History

United States
- Namesake: Richard G. Matthiesen
- Owner: Maritime Administration
- Operator: Military Sealift Command
- Builder: American Ship Building Company, Tampa, Florida
- Acquired: February 18 1986
- In service: February 18 1986
- Out of service: March 31 2011
- Stricken: March 31 2011
- Identification: IMO number: 8310102; MMSI number: 368719000; Callsign: NBBP;
- Honors and awards: National Defense Service Medal; Southwest Asia Service Medal; Kuwait Liberation Medal;
- Fate: Transferred to the Maritime Administration

General characteristics
- Type: Type 5 Oil tanker
- Tonnage: 21,471 tons GT; 33,095 DWT;
- Length: 617 ft 2 in (188 m)
- Beam: 91 ft 6 in (28 m)
- Draft: 28 ft 4 in (9 m)
- Propulsion: 1 Sulzer 5RTA 76 diesel; 18,400 hp sustained; 1 shaft
- Speed: 33 knots (61 km/h; 38 mph)
- Capacity: 237,766 barrels of oil fuel
- Complement: 24 civilians, 18 civilians (reduced operating status)
- Armament: None
- Aviation facilities: Landing pad

= USNS Richard G. Matthiesen =

Former United States naval vessel

USNS Richard G. Matthiesen (T-AOT-1124) was one of four tankers, known as T5s, with double hulls ice-strengthened for protection against damage during missions in extreme climates.
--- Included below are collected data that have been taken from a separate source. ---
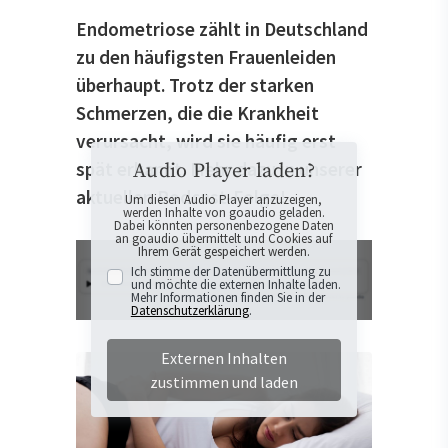
Endometriose zählt in Deutschland
zu den häufigsten Frauenleiden
überhaupt. Trotz der starken
Schmerzen, die die Krankheit
verursacht, wird sie häufig erst
spät erkannt. Mehr dazu in unserer
Audio Player laden?
aktuellen Podcast-Folge!
Um diesen Audio Player anzuzeigen,
werden Inhalte von goaudio geladen.
Dabei könnten personenbezogene Daten
an goaudio übermittelt und Cookies auf
Ihrem Gerät gespeichert werden.
Ich stimme der Datenübermittlung zu
und möchte die externen Inhalte laden.
Mehr Informationen finden Sie in der
Datenschutzerklärung
.
Externen Inhalten
zustimmen und laden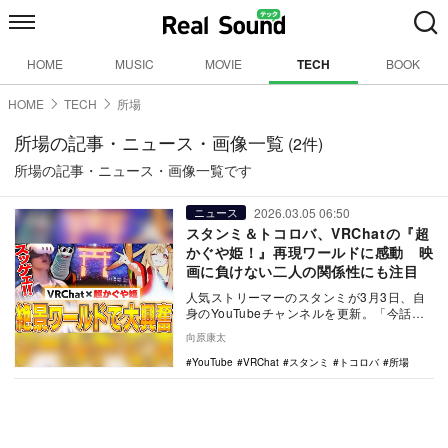
HOME
MUSIC
MOVIE
TECH
BOOK
HOME
TECH
所場
所場の記事・ニュース・画像一覧
(2件)
所場の記事・ニュース・画像一覧です
2026.03.05 06:50
ニュース
スタンミ＆トコロバ、VRChatの『超
かぐや姫！』再現ワールドに感動 映
画に負けない二人の関係性にも注目
人気ストリーマーのスタンミが3月3日、自
身のYouTubeチャンネルを更新。「今話題
の『超かぐや姫』を再現した絶景ワールド
向原康太
に圧倒…
YouTube
VRChat
スタンミ
トコロバ
所場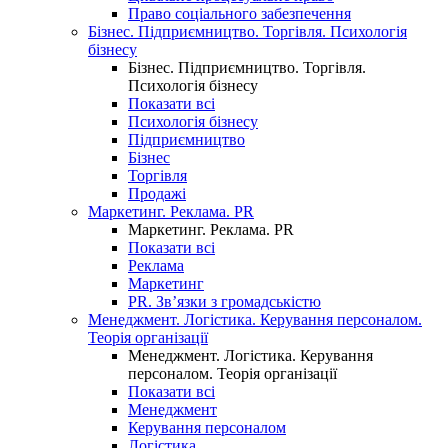
Право соціального забезпечення
Бізнес. Підприємництво. Торгівля. Психологія
бізнесу
Бізнес. Підприємництво. Торгівля.
Психологія бізнесу
Показати всі
Психологія бізнесу
Підприємництво
Бізнес
Торгівля
Продажі
Маркетинг. Реклама. PR
Маркетинг. Реклама. PR
Показати всі
Реклама
Маркетинг
PR. Зв’язки з громадськістю
Менеджмент. Логістика. Керування персоналом.
Теорія організації
Менеджмент. Логістика. Керування
персоналом. Теорія організації
Показати всі
Менеджмент
Керування персоналом
Логістика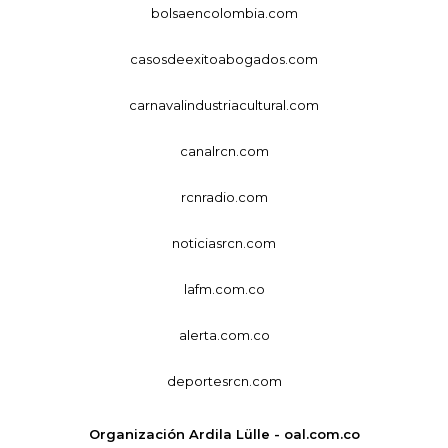
bolsaencolombia.com
casosdeexitoabogados.com
carnavalindustriacultural.com
canalrcn.com
rcnradio.com
noticiasrcn.com
lafm.com.co
alerta.com.co
deportesrcn.com
Organización Ardila Lülle - oal.com.co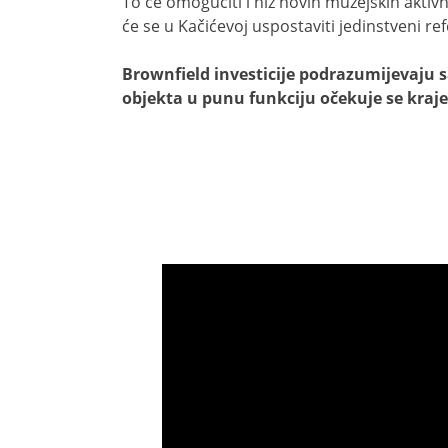
To će omogućiti i niz novih muzejskih aktiv
će se u Kačićevoj uspostaviti jedinstveni re
Brownfield investicije podrazumijevaju 
objekta u punu funkciju očekuje se kraj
She was part of Military Sealift Command's Sealift Program, transporting fuel for the Department of Defense. Richard G. Matthiesen had missions including refueling the National Science Foundation in Antarctica and Thule Air Base in Greenland. She was named after Richard G Matthiesen, a Merchant Marine Distinguished Service Medal recipient.

Richard G. Matthiesen went out of service on March 31 2011 and transferred to the Maritime Commission for disposal.